### Wat wordt gevraagd
Schrijf alle regels van de records hieronder over, in dezelfde volgorde en zonder iets te veranderen.

Records uit een gegevensbron:
* * * *

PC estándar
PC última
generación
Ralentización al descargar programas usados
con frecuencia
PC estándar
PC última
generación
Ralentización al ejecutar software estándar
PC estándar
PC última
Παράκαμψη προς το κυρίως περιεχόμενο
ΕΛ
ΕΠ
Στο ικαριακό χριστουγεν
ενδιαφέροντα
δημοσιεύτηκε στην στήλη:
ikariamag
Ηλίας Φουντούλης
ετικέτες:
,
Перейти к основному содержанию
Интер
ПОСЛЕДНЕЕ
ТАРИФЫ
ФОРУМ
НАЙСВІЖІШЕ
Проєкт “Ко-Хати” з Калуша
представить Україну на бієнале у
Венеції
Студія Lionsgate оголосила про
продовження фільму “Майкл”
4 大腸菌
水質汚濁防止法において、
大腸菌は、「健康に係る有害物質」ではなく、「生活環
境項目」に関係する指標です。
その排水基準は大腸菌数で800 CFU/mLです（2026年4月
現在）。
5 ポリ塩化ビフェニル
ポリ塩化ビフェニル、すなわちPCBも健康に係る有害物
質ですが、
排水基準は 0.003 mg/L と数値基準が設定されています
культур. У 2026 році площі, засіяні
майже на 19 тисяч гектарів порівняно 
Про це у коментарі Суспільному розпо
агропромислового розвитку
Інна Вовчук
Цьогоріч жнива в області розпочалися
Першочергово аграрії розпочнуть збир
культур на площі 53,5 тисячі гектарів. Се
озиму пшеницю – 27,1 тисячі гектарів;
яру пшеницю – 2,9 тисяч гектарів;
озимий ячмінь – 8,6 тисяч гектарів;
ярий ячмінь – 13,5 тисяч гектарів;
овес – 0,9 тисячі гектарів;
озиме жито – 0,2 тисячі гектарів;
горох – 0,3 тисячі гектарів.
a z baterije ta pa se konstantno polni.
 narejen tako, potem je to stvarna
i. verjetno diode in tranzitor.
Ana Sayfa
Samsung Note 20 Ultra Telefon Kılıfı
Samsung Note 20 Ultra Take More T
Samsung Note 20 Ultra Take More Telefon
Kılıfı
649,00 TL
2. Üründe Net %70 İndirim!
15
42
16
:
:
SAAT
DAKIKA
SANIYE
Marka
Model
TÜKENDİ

* * * *

### Schriftelijk antwoord
PC estándar
PC última
generación
Ralentización al descargar programas usados
con frecuencia
PC estándar
PC última
generación
Ralentización al ejecutar software estándar
PC estándar
PC última
Παράκαμψη προς το κυρίως περιεχόμενο
ΕΛ
ΕΠ
Στο ικαριακό χριστουγεν
ενδιαφέροντα
δημοσιεύτηκε στην στήλη:
ikariamag
Ηλίας Φουντούλης
ετικέτες:
,
Перейти к основному содержанию
Интер
ПОСЛЕДНЕЕ
ТАРИФЫ
ФОРУМ
НАЙСВІЖІШЕ
Проєкт “Ко-Хати” з Калуша
представить Україну на бієнале у
Венеції
Студія Lionsgate оголосила про
продовження фільму “Майкл”
4 大腸菌
水質汚濁防止法において、
大腸菌は、「健康に係る有害物質」ではなく、「生活環
境項目」に関係する指標です。
その排水基準は大腸菌数で800 CFU/mLです（2026年4月
現在）。
5 ポリ塩化ビフェニル
ポリ塩化ビフェニル、すなわちPCBも健康に係る有害物
質ですが、
排水基準は 0.003 mg/L と数値基準が設定されています
культур. У 2026 році площі, засіяні
майже на 19 тисяч гектарів порівняно 
Про це у коментарі Суспільному розпо
агропромислового розвитку
Інна Вовчук
Цьогоріч жнива в області розпочалися
Першочергово аграрії розпочнуть збир
культур на площі 53,5 тисячі гектарів. Се
озиму пшеницю – 27,1 тисячі гектарів;
яру пшеницю – 2,9 тисяч гектарів;
озимий ячмінь – 8,6 тисяч гектарів;
ярий ячмінь – 13,5 тисяч гектарів;
овес – 0,9 тисячі гектарів;
озиме жито – 0,2 тисячі гектарів;
горох – 0,3 тисячі гектарів.
a z baterije ta pa se konstantno polni.
 narejen tako, potem je to stvarna
i. verjetno diode in tranzitor.
Ana Sayfa
Samsung Note 20 Ultra Telefon Kılıfı
Samsung Note 20 Ultra Take More T
Samsung Note 20 Ultra Take More Telefon
Kılıfı
649,00 TL
2. Üründe Net %70 İndirim!
15
42
16
:
:
SAAT
DAKIKA
SANIYE
Marka
Model
TÜKENDİ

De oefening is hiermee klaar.